WHAT THE EXERCISE ASKS -
Could you reproduce, from the records below, everything from the line with "neck: (366, 194)" down to the line with "left knee: (58, 302)", keeping both of those lines and changing nothing?

** Opening SOURCE DATA block **

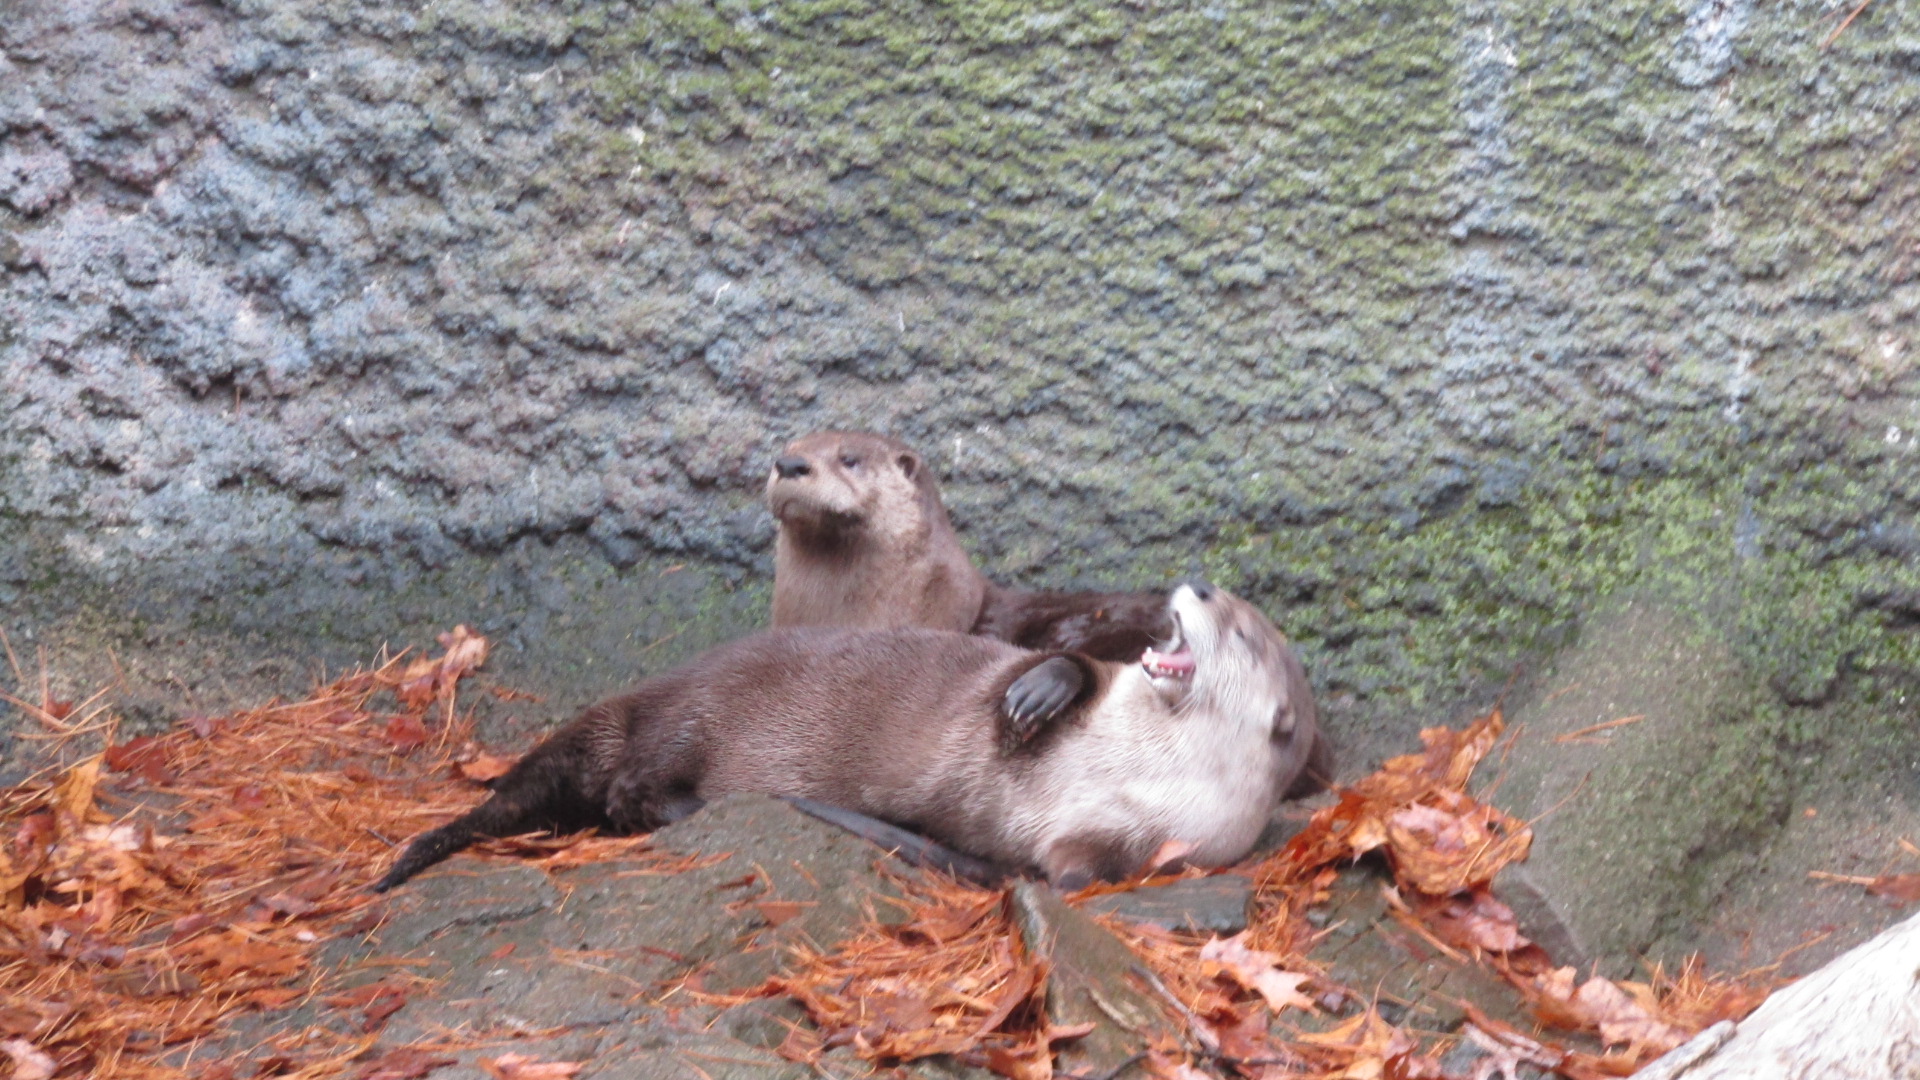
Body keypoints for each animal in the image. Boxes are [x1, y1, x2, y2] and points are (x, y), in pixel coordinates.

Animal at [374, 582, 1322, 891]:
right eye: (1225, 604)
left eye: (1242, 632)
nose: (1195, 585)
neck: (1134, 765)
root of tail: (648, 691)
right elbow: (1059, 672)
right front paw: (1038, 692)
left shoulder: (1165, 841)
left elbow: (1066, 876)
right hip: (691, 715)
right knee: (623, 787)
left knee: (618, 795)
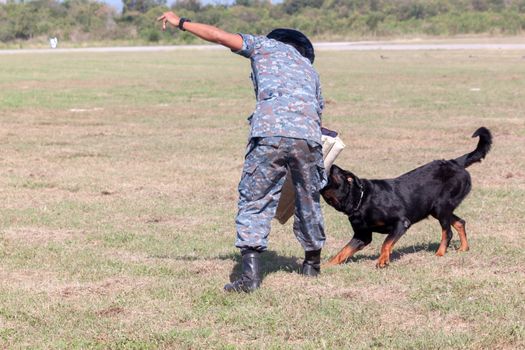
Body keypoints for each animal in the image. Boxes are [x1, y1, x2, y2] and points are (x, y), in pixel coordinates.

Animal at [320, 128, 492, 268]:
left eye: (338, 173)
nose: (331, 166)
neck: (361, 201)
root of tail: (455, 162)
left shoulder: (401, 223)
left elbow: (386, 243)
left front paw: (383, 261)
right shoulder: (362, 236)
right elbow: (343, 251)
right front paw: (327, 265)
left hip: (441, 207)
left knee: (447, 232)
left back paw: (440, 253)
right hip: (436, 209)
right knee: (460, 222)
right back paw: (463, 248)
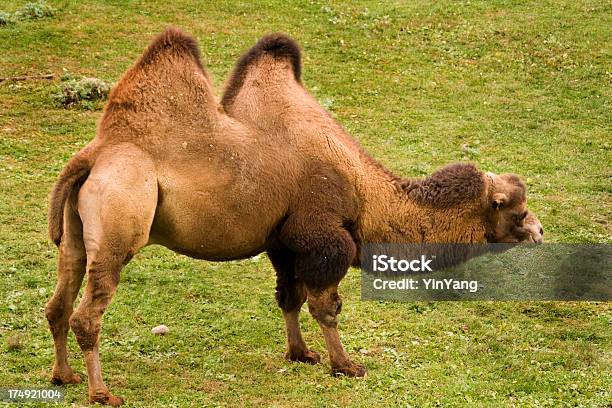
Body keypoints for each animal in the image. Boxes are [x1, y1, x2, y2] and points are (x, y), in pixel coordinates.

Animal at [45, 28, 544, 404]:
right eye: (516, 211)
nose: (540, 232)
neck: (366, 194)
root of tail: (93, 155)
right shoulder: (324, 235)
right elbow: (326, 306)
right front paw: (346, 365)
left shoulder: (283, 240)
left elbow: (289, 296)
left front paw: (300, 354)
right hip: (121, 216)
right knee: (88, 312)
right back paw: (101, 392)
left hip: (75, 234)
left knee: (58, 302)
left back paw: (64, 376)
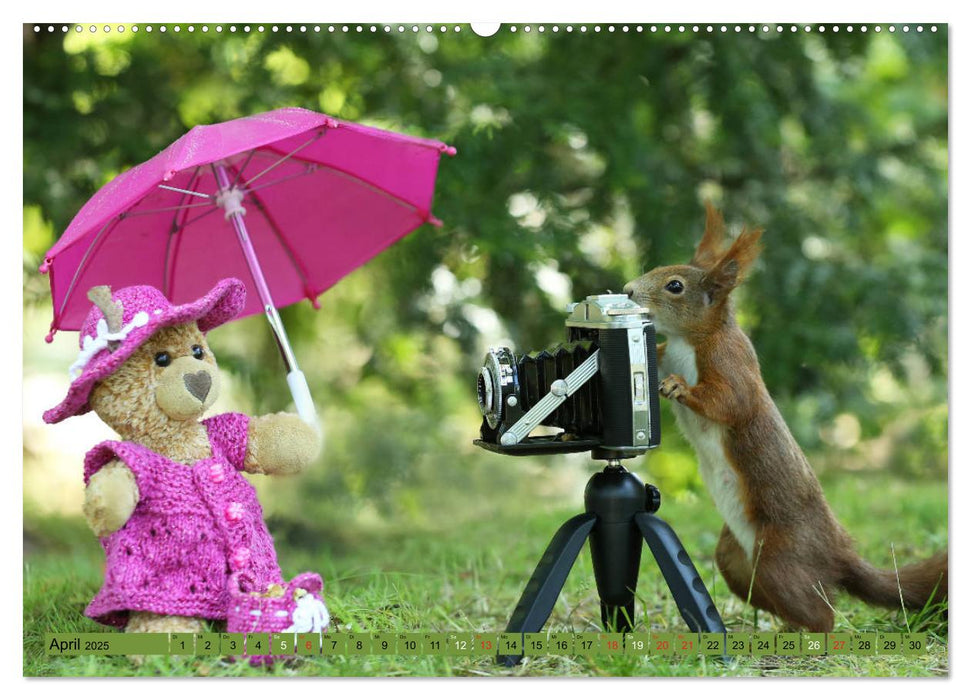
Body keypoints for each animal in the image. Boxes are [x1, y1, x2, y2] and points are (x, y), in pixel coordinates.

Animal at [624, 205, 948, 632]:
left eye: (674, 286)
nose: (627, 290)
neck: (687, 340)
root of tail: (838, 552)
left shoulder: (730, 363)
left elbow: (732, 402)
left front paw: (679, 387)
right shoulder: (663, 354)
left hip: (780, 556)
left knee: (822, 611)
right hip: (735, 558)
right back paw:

** Closing SOURCE DATA block **

RESPONSE -
neck: (366, 194)
root of tail: (93, 155)
right shoulder: (324, 235)
right elbow: (326, 306)
right front paw: (346, 365)
left shoulder: (283, 240)
left elbow: (289, 296)
left front paw: (300, 354)
right hip: (121, 216)
right knee: (88, 312)
right back paw: (101, 392)
left hip: (75, 234)
left knee: (58, 302)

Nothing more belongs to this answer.